■ Your task ■
An exact copy of the records is needed; please leave the images out.

■ Provided data ■
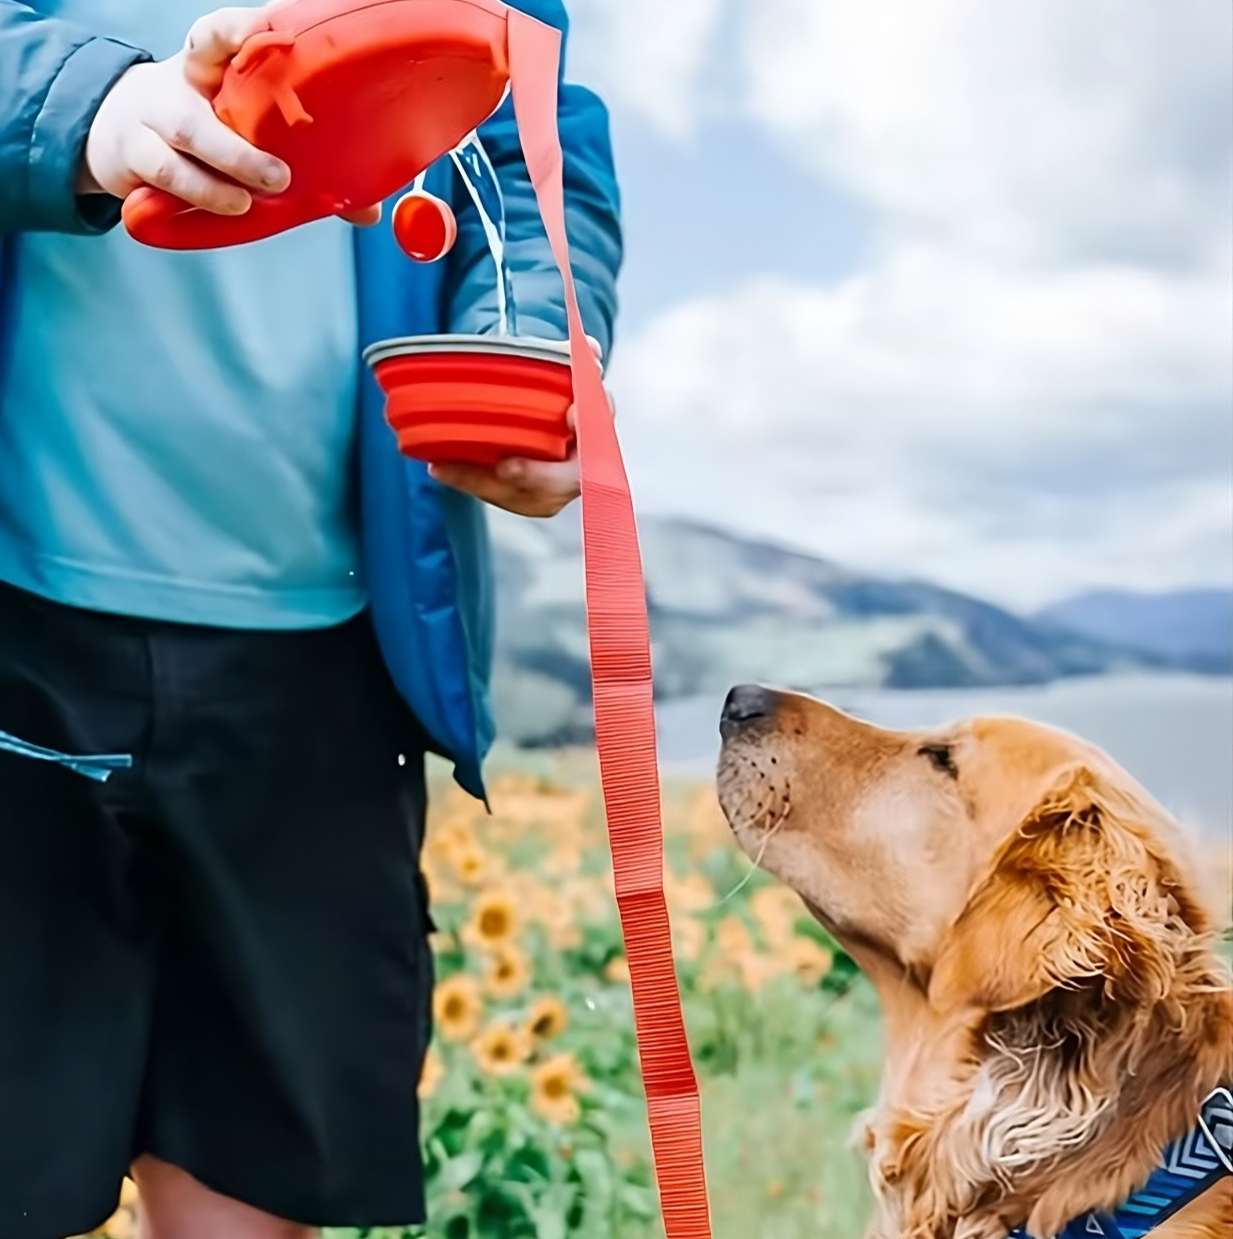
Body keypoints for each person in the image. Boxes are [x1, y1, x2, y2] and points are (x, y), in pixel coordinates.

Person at [0, 1, 621, 1236]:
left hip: (330, 668)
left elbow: (525, 140)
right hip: (21, 640)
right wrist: (83, 106)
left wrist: (535, 346)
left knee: (259, 1184)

■ Finished task ■
Body keypoints for each person in the image. Boxes are [x1, y1, x2, y2] and points are (x, y), in pixel coordinates.

Person at [0, 1, 621, 1236]:
left hip: (330, 668)
left elbow: (525, 140)
right hip: (21, 640)
right wrist: (83, 106)
left wrist: (535, 346)
left knee: (259, 1184)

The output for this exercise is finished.